You can split the clips in a number of ways to make separate clips, scene cut or manual split or XML, but ultimately by making a ‘version’ of the grade for each section of the clip will permit multiple grades for the one source clip. Leave the wanted version for each section active and render all the clips. The render should create one clip per section each with the correct version.
Peter
-
Joseph Owens
August 21, 2012 at 3:58 pmSo you must be sending the continuous camera original to Resolve as a single clip… I am not clear if you are attempting to razor the original in FCX or not and sending an XML to Resolve.

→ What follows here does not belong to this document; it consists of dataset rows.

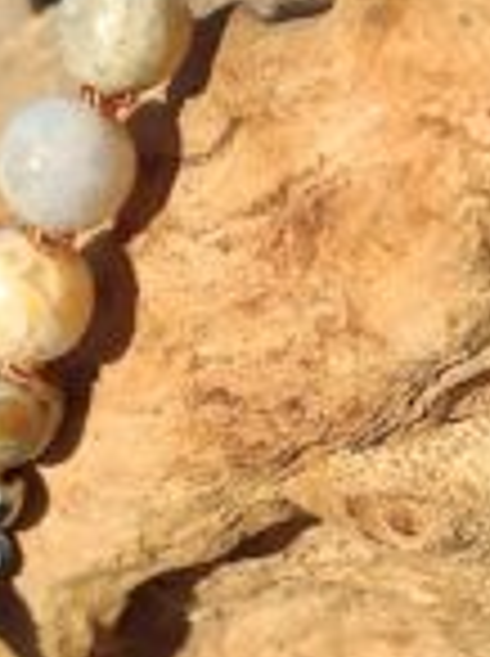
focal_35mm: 95
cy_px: 272
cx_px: 566
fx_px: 1798
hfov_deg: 15.0
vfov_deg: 20.7
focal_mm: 4.77
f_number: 1.75
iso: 112
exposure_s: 1/993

As an XML-flow project, you should be seeing two sequences in the Conform page. The Master Timeline contains all the source media as it exists in the Source Bin, uncut. There should also be a “cut” sequence, which would contain all your razor “notches” (what we used to call an event boundary in Renaissance, etc.). Opening the cut sequence in the COLOR page should still have those boundaries, but because the source clip is the same for all the events, they will be linked. You can break the grouping and grade them all individually as if they were independent clips at that point, and render them out so that they behave like independent clips (which they will be, in Source mode). You do also have the option of creating razor cuts on the timeline in the Conform page, which still need to be unlinked, or as has been suggested a number of times, remote or local versions.
If you only have a master timeline in Resolve, you can create a new sequence, which will be a clone of the Master Timeline, and the new one will be editable, as the Master Timeline is not.
There is absolutely no need to render multiple versions of the source clip to realize different treatments of the media within that single clip. Keyframes would also be an option, if you want to keep the entire clip intact as a single entity.
jPo
“I always pass on free advice — its never of any use to me” Oscar Wilde.